- _Problem requirements_:
Transcribe, without any alteration, only the lines that begin at the line containing "320 464 1.30" and run to the last line below.

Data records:
........
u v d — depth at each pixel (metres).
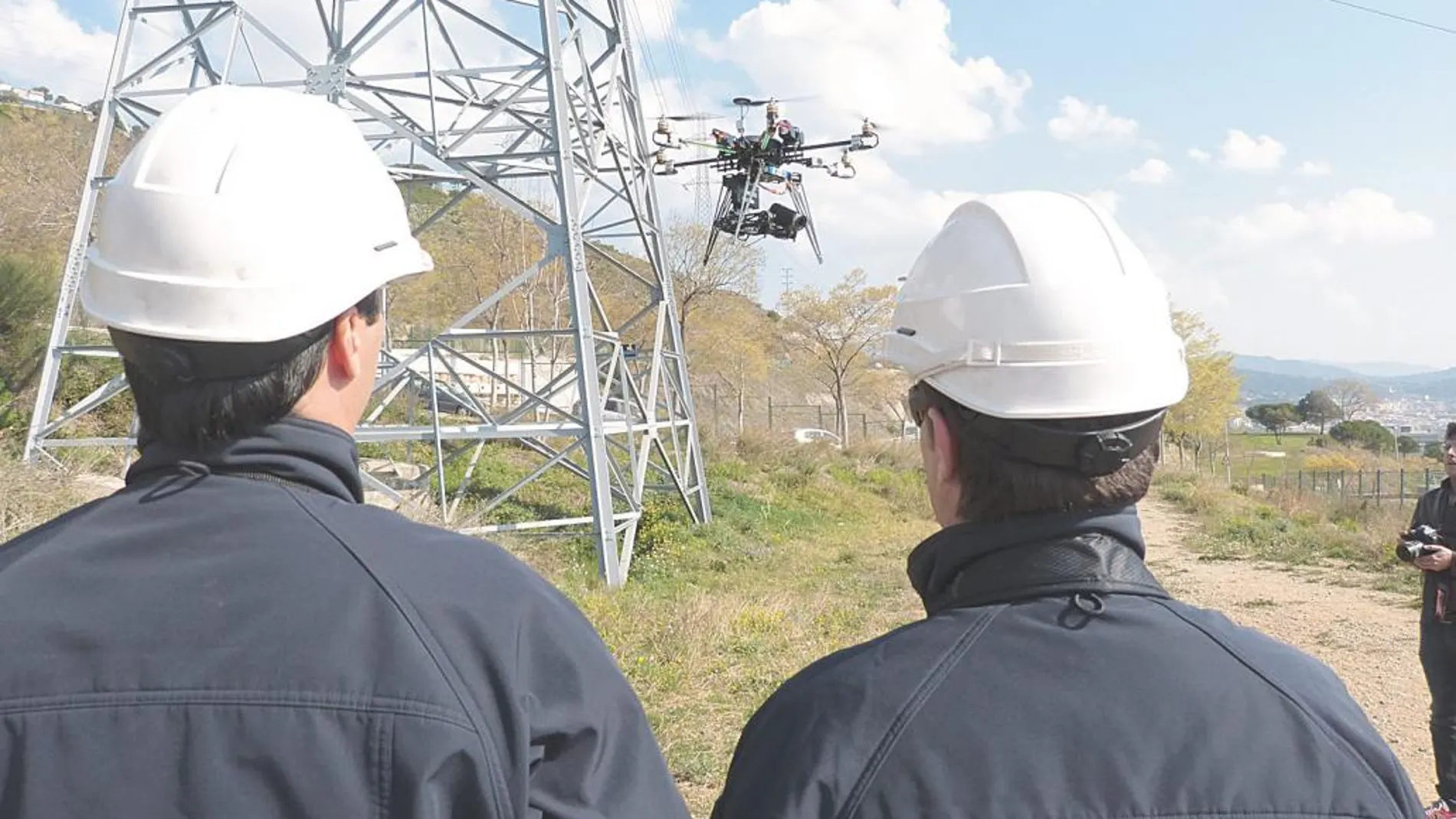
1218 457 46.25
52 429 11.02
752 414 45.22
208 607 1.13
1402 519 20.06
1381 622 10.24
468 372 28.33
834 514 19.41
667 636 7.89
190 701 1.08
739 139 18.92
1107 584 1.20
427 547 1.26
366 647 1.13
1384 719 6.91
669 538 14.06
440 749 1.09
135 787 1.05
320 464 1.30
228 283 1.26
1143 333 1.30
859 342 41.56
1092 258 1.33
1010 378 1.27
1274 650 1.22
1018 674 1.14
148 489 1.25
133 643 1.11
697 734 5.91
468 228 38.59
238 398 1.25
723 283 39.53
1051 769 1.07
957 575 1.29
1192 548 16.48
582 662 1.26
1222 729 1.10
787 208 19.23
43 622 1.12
........
- _Result of the exercise_:
320 464 1.30
228 283 1.26
1143 333 1.30
859 342 41.56
1092 258 1.33
1010 378 1.27
1274 650 1.22
1018 674 1.14
148 489 1.25
133 643 1.11
697 734 5.91
468 228 38.59
238 398 1.25
723 283 39.53
1051 769 1.07
957 575 1.29
1192 548 16.48
582 662 1.26
1222 729 1.10
787 208 19.23
43 622 1.12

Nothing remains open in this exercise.